The Ministry of Justice (MoJ) has claimed evidence of success in the use of alcohol and GPS tags to control criminal behaviour.

Almost two years after it announced plans to use sobriety tags, it said offenders banned from drinking alcohol by the courts have stayed sober on 97% of the days they were tagged.

The tags take a sample of the offender’s sweat every 30 minutes and alert the local probation service if alcohol is detected.

The number of offenders wearing them has double from 773 to 1,859 over the past year.

In addition, police forces have used data from GPS tags on offenders to solve a series of neighbourhood crimes, including an armed robbery in Derbyshire, a car theft in Cheshire and a house burglary in Kent.
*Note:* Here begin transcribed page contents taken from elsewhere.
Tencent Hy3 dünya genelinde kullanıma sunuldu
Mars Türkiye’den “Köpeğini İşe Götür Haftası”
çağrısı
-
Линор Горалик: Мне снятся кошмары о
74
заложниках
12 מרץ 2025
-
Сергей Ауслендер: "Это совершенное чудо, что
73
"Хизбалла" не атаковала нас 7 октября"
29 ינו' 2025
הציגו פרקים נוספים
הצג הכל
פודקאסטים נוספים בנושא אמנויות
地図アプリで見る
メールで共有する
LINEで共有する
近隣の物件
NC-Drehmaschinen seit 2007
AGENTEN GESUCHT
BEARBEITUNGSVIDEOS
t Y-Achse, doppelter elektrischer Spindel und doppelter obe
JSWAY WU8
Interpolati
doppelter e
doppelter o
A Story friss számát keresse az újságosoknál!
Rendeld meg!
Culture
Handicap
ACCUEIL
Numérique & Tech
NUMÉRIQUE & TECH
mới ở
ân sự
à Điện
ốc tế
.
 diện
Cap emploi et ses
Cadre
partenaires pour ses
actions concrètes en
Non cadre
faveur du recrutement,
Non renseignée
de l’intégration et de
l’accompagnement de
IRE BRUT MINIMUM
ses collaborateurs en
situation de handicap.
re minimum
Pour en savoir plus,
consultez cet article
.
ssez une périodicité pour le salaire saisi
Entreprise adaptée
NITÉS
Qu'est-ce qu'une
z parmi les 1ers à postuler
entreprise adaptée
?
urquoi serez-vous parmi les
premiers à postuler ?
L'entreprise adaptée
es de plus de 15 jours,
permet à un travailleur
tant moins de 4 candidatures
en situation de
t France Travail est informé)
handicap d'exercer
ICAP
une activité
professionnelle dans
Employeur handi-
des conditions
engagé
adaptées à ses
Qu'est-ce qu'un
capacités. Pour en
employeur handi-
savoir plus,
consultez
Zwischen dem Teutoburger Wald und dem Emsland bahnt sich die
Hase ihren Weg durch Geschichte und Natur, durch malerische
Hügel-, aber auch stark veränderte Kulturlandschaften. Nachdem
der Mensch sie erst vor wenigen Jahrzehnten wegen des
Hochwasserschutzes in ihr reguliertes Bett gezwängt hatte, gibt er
MoJ says that in all of these cases the technology helped police catch and convict the offenders.

More than 1,700 burglars, robbers and thieves were made to wear a tag and have their movements tracked in 2002, bringing the total to over 2,500 since the scheme was expanded in 2021.

Crackdown on crime

Deputy Prime Minister and Justice Secretary Dominic Raab said: “Thousands of offenders are being tagged each year to crackdown on crime thanks to our investment in cutting edge technology.

“We’ve more than doubled the number of offenders wearing alcohol tags and have been GPS tagging thousands more burglars and robbers – to reduce reoffending and keep our communities safer.”

GPS monitoring equipment is deployed across 19 police force areas – roughly half of England and Wales - so that criminals who have served a prison sentence of 90 days or more are tagged on release. Their whereabouts are monitored by GPS satellites for up to 12 months.

It is part of a trial to evaluate how tags can help deter and detect crime with over 10,000 criminals expected to be tagged by 2025.